Lembro-me bem. Foi quando julho se foi, que um vento mais
gelado, mais destemperado, que arrastava ainda folhas deixadas pelo outono, me
disse algumas verdades. Convenceu-me de que o céu começaria a apresentar
metamorfoses avermelhadas. Que a poeira levantada por ele daria lições de que
as coisas nem sempre ficam no mesmo lugar e que é preciso aceitar que a poeira
só assenta depois que os redemoinhos se vão.
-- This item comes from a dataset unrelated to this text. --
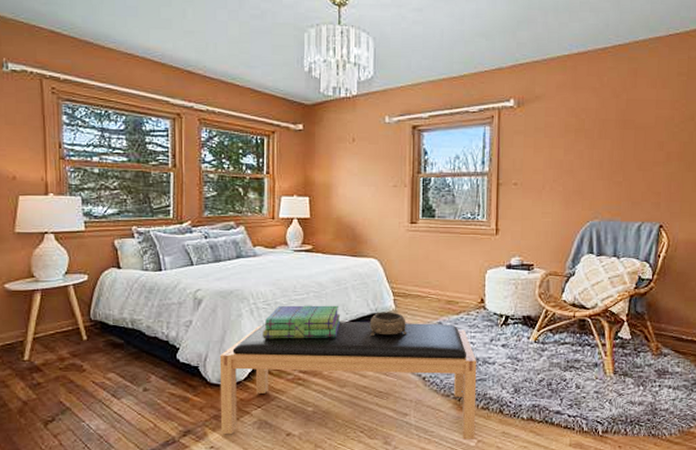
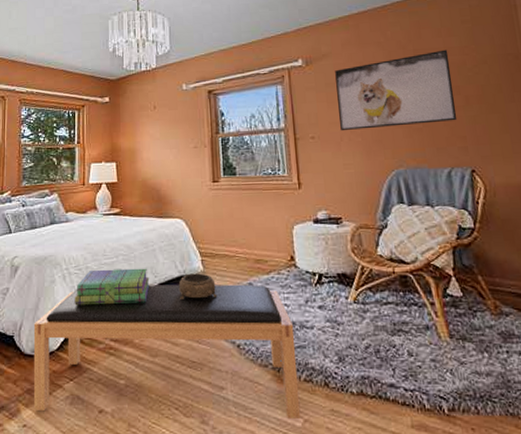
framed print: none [544,102,660,180] -> present [335,49,458,131]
Foi quando julho se foi que a minha solidão me convidou para
uma conversa. E me contou de tempo de esperas. E me disse que o barulho das
árvores tinha algo a dizer sobre aceitação. E eu fiquei pensando como elas, as
árvores, aceitam as estações que, se as estremecem, também lhes florescem os
galhos. Mas tudo a seu tempo. Foi em agosto que descobri que os cachorros
loucos são, na verdade, os uivos que não lançamos ao vento. São nossos
estremecimentos particulares que a nossa rigidez de certezas não nos permite
encarar.
O mês de agosto tem muito a ensinar. Porque agosto é mês
jardineiro, é dentro dele, berço do inverno, que as sementes dormem. Aguardam
seu tempo de brotar. Agosto é guardador da boa-nova, preparador de flores.
Agosto é quando Deus deixa a natureza traduzir visivelmente o tempo das
mutações.
Mude, diz agosto, em seu recado de sementes. Aceite, diz
agosto, com seu jeito frio de vento que levanta poeira e a faz avermelhar o
céu. Compartilhe, diz agosto. Agasalhos, sopas quentinhas, cafés com chocolate,
abraços mais apertados – eles também aquecem a alma e aninham o corpo.
Distribua mais afetos, que inverno é acolhimento, é tempo de preparar setembro.
E, de setembro, todos sabemos o que esperar. Esperamos a arrebentação das
cores, que com seus mais variados nomes vêm em forma de flores.
Vamos apreciar agosto, recebê-lo com o espanto feliz de quem
não desafia ventos. Que ele desarrume e espalhe suas folhas e levante suas
poeiras.
Aceite as esperas, mas coloque floreiras na janela.
Só quem vive bem os agostos é merecedor da primavera!"